Confer’s use of GIS is a great application, effectively using it to clear people’s name to an extent. However, when we turn to “Bringing the Ghetto to the Jew,” another example of utilizing GIS technologies in a historical framework, I am less aligned with how they completed certain aspects of their study. Overall, the goal of viewing the streets as they were during the time of Jewish segregation to determine “what physical distance meant in the daily lives of Jews living in the city’s dispersed ghetto” is an amazing one.[6] This can show us how much or little non-Jewish citizens might have been exposed to the ghetto conditions, to Jewish people who would have been their neighbors just weeks before, or in Cole and Giordano’s words “interrogate the ‘bystander gaze’ in Budapest during the Holocaust.”[7] In execution though, while their transparency should be emulated, the use of census records from 1941 makes little sense from a methodological standpoint when considering the time period. Since the study takes place in 1944, though it may have been necessary to get “hard copy individual census returns” if not for using the already published 1941 records, this should have been a priority.[8] While three years is not often a big difference for population during normal periods, the years between 1941 to 1944 were incredibly fraught with regards to population in Europe. People were fleeing to or from countries during these years to escape persecution or simply get away from the fighting – a well-known example being the Frank family, who might have left Amsterdam if they had not decided to hide, one of many families that faced this choice. Without this exactness, or even the mention of, their study falls somewhat short, though of course can give a general overview of the situation.
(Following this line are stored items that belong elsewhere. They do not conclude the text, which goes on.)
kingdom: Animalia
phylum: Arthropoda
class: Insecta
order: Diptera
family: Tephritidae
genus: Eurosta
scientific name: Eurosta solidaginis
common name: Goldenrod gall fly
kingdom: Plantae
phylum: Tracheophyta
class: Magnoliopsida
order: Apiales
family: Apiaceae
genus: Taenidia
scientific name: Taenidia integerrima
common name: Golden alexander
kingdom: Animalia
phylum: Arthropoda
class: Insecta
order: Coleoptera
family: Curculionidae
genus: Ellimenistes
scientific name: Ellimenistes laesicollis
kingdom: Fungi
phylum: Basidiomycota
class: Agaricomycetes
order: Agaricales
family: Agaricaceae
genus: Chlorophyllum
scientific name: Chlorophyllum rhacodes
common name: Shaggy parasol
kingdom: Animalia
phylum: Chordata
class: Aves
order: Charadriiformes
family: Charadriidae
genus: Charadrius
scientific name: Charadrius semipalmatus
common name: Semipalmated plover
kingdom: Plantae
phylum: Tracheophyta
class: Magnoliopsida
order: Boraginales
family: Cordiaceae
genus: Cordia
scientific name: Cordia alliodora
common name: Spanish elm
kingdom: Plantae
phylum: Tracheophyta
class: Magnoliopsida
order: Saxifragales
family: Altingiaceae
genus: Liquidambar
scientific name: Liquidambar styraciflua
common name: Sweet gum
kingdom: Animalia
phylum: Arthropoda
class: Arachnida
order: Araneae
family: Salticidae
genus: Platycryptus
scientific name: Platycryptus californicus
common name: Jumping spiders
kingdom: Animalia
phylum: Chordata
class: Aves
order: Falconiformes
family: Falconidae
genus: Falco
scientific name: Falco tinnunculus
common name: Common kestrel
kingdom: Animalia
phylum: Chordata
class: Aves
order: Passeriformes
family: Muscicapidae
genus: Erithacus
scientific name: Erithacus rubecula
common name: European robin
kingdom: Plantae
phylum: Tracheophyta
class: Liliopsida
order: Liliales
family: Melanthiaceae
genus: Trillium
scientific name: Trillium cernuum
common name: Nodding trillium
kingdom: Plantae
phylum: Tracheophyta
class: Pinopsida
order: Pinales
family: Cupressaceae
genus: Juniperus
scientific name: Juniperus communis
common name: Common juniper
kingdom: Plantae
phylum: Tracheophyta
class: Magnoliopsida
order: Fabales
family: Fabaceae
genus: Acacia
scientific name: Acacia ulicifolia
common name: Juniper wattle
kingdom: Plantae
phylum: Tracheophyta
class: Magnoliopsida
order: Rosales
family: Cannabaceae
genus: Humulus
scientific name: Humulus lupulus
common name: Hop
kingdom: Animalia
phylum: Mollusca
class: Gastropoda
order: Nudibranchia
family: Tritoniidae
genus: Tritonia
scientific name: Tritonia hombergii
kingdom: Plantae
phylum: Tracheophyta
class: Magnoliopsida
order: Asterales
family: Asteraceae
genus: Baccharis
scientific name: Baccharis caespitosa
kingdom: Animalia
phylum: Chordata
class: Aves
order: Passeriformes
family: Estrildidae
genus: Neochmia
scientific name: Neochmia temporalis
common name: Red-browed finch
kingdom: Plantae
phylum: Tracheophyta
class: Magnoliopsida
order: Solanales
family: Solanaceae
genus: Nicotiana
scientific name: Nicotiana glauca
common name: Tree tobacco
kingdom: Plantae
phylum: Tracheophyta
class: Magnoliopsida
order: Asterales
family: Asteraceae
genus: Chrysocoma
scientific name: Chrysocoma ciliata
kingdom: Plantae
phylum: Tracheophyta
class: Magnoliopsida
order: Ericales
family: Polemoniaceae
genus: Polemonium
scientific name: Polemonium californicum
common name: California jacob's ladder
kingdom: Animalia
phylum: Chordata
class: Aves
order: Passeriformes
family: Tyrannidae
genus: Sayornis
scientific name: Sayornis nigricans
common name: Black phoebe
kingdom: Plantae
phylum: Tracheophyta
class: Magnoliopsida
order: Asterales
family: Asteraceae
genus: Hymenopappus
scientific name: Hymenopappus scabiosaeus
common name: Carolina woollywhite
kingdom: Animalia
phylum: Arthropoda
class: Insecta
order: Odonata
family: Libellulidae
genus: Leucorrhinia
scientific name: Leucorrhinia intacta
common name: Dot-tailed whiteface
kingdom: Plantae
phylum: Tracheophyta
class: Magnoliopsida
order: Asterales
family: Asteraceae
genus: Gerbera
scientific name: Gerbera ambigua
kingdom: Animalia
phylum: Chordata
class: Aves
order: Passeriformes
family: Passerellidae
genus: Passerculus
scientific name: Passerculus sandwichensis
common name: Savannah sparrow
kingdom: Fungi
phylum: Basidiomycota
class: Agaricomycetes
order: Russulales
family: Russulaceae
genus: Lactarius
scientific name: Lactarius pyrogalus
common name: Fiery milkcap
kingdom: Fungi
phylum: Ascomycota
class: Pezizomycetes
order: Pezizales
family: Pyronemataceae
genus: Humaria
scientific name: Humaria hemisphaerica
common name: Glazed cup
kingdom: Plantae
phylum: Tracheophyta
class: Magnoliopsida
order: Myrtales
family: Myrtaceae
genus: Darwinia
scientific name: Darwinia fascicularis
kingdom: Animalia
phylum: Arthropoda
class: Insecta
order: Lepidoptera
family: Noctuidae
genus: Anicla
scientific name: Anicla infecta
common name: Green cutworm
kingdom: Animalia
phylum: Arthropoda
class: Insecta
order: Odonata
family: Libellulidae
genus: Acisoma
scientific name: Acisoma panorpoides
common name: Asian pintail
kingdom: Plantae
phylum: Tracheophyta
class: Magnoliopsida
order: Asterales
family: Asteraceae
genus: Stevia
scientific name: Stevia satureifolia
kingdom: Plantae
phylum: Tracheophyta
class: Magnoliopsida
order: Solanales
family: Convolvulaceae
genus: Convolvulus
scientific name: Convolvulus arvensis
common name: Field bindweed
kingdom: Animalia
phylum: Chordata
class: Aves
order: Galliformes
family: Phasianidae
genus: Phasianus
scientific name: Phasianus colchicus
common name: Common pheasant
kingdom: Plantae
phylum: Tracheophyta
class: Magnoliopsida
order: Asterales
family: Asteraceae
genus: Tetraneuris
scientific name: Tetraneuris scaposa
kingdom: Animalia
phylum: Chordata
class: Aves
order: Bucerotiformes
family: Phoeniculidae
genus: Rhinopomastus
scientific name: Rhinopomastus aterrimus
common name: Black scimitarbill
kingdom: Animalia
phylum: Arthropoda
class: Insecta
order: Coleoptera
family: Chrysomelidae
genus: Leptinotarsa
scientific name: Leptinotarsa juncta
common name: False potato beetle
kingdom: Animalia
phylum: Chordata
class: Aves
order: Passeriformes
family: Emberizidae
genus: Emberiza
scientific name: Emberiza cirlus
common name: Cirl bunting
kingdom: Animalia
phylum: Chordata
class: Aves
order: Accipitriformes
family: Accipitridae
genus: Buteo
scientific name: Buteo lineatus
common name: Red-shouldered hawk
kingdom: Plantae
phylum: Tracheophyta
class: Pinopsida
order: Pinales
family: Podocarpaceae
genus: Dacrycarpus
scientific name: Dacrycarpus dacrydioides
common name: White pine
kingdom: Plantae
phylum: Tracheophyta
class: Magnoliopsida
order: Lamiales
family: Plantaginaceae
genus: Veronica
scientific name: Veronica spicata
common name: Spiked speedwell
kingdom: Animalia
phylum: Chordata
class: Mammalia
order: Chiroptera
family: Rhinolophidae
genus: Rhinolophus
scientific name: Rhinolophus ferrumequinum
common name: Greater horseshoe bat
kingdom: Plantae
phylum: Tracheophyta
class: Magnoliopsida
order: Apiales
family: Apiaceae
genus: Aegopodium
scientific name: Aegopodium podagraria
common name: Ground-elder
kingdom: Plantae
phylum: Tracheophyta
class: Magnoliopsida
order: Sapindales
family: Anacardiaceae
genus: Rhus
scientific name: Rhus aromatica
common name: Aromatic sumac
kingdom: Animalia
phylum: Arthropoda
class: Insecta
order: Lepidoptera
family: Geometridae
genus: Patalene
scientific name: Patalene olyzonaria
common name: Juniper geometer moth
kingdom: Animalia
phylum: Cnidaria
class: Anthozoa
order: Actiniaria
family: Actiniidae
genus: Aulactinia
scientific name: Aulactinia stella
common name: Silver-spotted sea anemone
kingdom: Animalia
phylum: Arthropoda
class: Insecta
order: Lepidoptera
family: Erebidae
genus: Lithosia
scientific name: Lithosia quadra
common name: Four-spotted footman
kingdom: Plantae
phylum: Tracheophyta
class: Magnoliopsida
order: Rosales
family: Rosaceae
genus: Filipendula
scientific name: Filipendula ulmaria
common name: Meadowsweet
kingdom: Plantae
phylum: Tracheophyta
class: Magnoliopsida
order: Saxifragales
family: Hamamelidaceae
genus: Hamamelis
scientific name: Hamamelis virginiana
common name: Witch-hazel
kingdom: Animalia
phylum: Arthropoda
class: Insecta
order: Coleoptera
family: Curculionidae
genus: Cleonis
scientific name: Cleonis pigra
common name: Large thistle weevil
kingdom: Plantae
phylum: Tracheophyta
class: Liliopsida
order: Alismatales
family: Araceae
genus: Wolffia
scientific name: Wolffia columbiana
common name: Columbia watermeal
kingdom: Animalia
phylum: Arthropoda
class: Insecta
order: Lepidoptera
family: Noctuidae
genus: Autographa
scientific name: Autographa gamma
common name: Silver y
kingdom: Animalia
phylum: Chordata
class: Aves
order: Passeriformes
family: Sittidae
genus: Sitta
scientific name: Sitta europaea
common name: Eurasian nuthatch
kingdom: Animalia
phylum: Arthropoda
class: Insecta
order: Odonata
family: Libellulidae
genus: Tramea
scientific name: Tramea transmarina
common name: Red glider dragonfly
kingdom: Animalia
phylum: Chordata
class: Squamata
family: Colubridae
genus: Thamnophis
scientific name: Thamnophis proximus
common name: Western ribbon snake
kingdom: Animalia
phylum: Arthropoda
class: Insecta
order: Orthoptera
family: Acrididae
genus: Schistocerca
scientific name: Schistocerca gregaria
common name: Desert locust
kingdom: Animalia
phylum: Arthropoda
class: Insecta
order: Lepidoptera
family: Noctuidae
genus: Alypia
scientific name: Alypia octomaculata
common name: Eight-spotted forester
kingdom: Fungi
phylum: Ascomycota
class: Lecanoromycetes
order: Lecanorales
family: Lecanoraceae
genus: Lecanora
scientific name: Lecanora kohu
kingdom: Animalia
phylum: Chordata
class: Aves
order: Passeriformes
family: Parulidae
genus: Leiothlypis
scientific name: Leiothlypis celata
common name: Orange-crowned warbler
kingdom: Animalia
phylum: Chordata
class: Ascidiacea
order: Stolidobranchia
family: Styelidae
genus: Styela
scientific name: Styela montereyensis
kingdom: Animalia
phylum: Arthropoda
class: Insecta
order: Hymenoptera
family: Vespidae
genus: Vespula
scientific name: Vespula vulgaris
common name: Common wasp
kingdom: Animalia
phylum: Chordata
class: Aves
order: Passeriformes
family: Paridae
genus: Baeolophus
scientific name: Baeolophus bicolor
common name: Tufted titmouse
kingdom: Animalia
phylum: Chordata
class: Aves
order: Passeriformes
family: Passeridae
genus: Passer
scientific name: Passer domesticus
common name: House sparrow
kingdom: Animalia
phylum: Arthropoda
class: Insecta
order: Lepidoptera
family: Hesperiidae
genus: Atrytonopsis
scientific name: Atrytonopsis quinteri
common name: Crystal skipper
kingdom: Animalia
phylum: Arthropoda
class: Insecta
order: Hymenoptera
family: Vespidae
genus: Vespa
I appreciate the mentions that this wide availability of GIS tools lead to new ends, but still requires interpretations. Geospatial technology and other digital history tools are not items meant to replace historians, but to instead supplement their already existing toolkit. It led Ray to “rethink assumptions about how to organize and use material in teaching and research,” while Cole and Giordano make sure to mention that “our analytical results must be interpreted with the eyes of the historian to avoid naïve explanations.”[9]  I’m glad to know we old schoolers are still needed sometimes!

[1] Benjamin Ray, “Teaching the Salem Witch Trials,” in Past Time, Past Place: GIS for History, ESRI Press, 2002, 20.
[2] Ray, “Teaching the Salem Witch Trials,” 24, 25.
[3] Ray, “Teaching the Salem Witch Trials,” 28.
[4] Geoff Confer, “Scaling the Dust Bowl,” in Placing History: How Maps, Spatial Data, and GIS are Changing Historical Scholarship, ESRI Press, 2008, 99.
[5] Confer, “Scaling the Dust Bowl,” 102.
[6] Tim Cole and Alberto Giordano, “Bringing the Ghetto to the Jew: Spatialities of Ghettoization in Budapest,” in Geographies of the Holocaust, Indiana University Press, 2014, 122.
[7] Cole and Giordano, “Bringing the Ghetto to the Jew: Spatialities of Ghettoization in Budapest,” 122.
[8] Cole and Giordano, “Bringing the Ghetto to the Jew: Spatialities of Ghettoization in Budapest,” 132.
[9] Ray, “Teaching the Salem Witch Trials,” 21; Cole and Giordano, “Bringing the Ghetto to the Jew: Spatialities of Ghettoization in Budapest,” 123.